After Brown’s initial statement, a reporter asked if anything had changed during his 16 years in Austin. He first said he would give anything to recover Cole Pittman, referring to the UT defensive attack that killed him in a 2001 car accident. Then came an extraordinary moment for a Texas coach who passed away. for one of the worst professional days of his career.

“And I would like the bonfire [collapse] “Not having moved to A&M,” he said. “These are two horrible things in my life that I will never forget. Playing A&M on Thanksgiving, I thought about families. … When you lose your children, there is nothing worse than that in the world. I think about that every Action of thanksgiving because there are 12 families who don’t have a good Thanksgiving. That will never go away. “

At the Orange Bowl press conference, he vividly recalled the week of tragedy.

“I thought we probably shouldn’t play,” he said. “I told RC: we will do whatever you want. Not only did we play the game, but I think we had advanced 16-0 at the break, [and] they came back and beat us 21-16 right at the end. I’m not sure it wasn’t the best for them to have won this game. “

Davis recalls that Brown was deeply affected.

“He was shaken by the bonfire,” Davis said. “In fact, we did a blood drive in Austin at the football office and most of the coaches donated blood.”

For Brown, tragedy was the prospect of what a rivalry really meant.

“I thought RC handled this situation better than anyone could,” he told ESPN last week. “We had the memorial with many Texas A&M students and fans, which was a night I will remember for the rest of my life. Even the game, our band playing ‘Amazing Grace’ and everyone in mourning the stadium for those families …. It’s when you know it’s a lot bigger than a football game. “

There is no doubt that Brown wants to beat A&M to put an end to a remarkable shift season in North Carolina, which is 8-3 after going 2-9 two years before Brown’s arrival.

Williams said Brown will sell it as one more step for North Carolina, “because of the success that A&M has had, because they are from the powerful SEC,” he said. “When it’s a first-rate ball game, you know it’s a great opportunity for your program to move to the next level.”
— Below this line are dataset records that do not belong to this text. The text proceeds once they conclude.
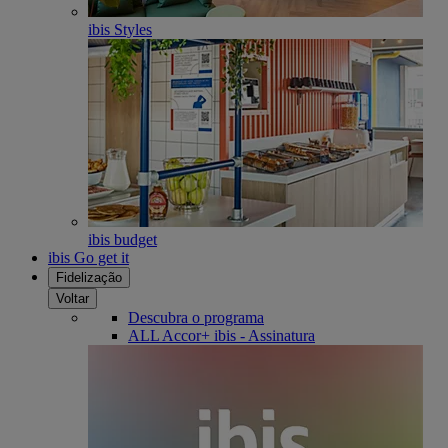
ibis Styles
ibis budget
ibis Go get it
Fidelização
Voltar
Descubra o programa
ALL Accor+ ibis - Assinatura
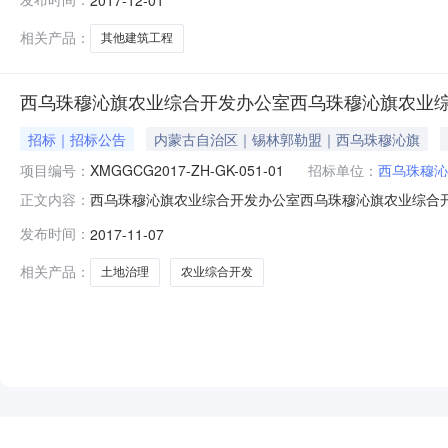
式：项目联系人详见公告正文项目联系电话详见公告正文
设工程项目管理有限责任公司代理机
相关产品：
其他建筑工程
西乌珠穆沁旗农业综合开发办公室西乌珠穆沁旗农业综合
招标｜招标公告
内蒙古自治区｜锡林郭勒盟｜西乌珠穆沁旗
项目编号：
XMGGCG2017-ZH-GK-051-01
招标单位：
西乌珠穆沁
NEW
HOT
5折起
西乌珠穆沁旗农业综合开发办公室西乌珠穆沁旗农业综合开发办
正文内容：
综合开发办公室2017年农业综合开发土地治理项目（二
发布时间：
2017-11-07
穆沁旗农业综合开发办公室2017年农业综合开发土地治
农业综合开发办公
相关产品：
土地治理
农业综合开发
暂时没有搜索结果…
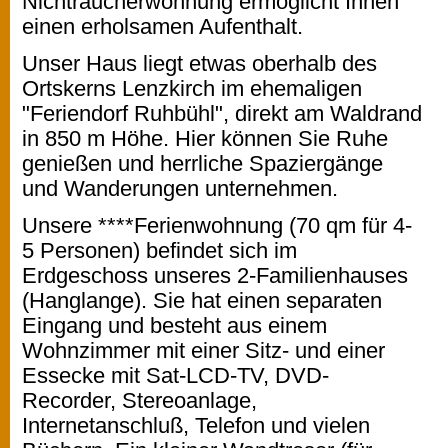
Nichtraucherwohnung ermöglicht Ihnen
einen erholsamen Aufenthalt.
Unser Haus liegt etwas oberhalb des
Ortskerns Lenzkirch im ehemaligen
"Feriendorf Ruhbühl", direkt am Waldrand
in 850 m Höhe. Hier können Sie Ruhe
genießen und herrliche Spaziergänge
und Wanderungen unternehmen.
Unsere ****Ferienwohnung (70 qm für 4-
5 Personen) befindet sich im
Erdgeschoss unseres 2-Familienhauses
(Hanglange). Sie hat einen separaten
Eingang und besteht aus einem
Wohnzimmer mit einer Sitz- und einer
Essecke mit Sat-LCD-TV, DVD-
Recorder, Stereoanlage,
Internetanschluß, Telefon und vielen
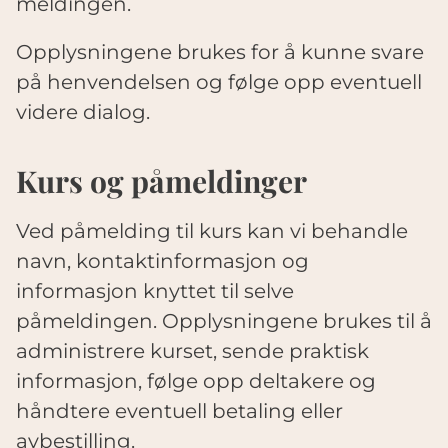
meldingen.
Opplysningene brukes for å kunne svare
på henvendelsen og følge opp eventuell
videre dialog.
Kurs og påmeldinger
Ved påmelding til kurs kan vi behandle
navn, kontaktinformasjon og
informasjon knyttet til selve
påmeldingen. Opplysningene brukes til å
administrere kurset, sende praktisk
informasjon, følge opp deltakere og
håndtere eventuell betaling eller
avbestilling.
“I’m sure he’s excited because he knows what kind of program [A&M has] had historically and the job that Jimbo [Fisher] he’s doing, “Davis added.” But it’s an emotion. It is by no means a revenge deal or anything like that. I certainly don’t think he’ll approach it any differently than if he were playing anyone else in terms of aggies or whatever. “

And no matter how many words Brown says about the Aggies, there’s no doubt they want to win him too. But the absence of rivalry may have even shone through Brown’s brilliant words. Good luck to say anything else.

“Texas A&M is one of the best shows in the country and I always love going to play them at College Station,” he said. “These fans are amazing. The place is as strong as anywhere I’ve been coaching. The loyalty of these fans is amazing to me.”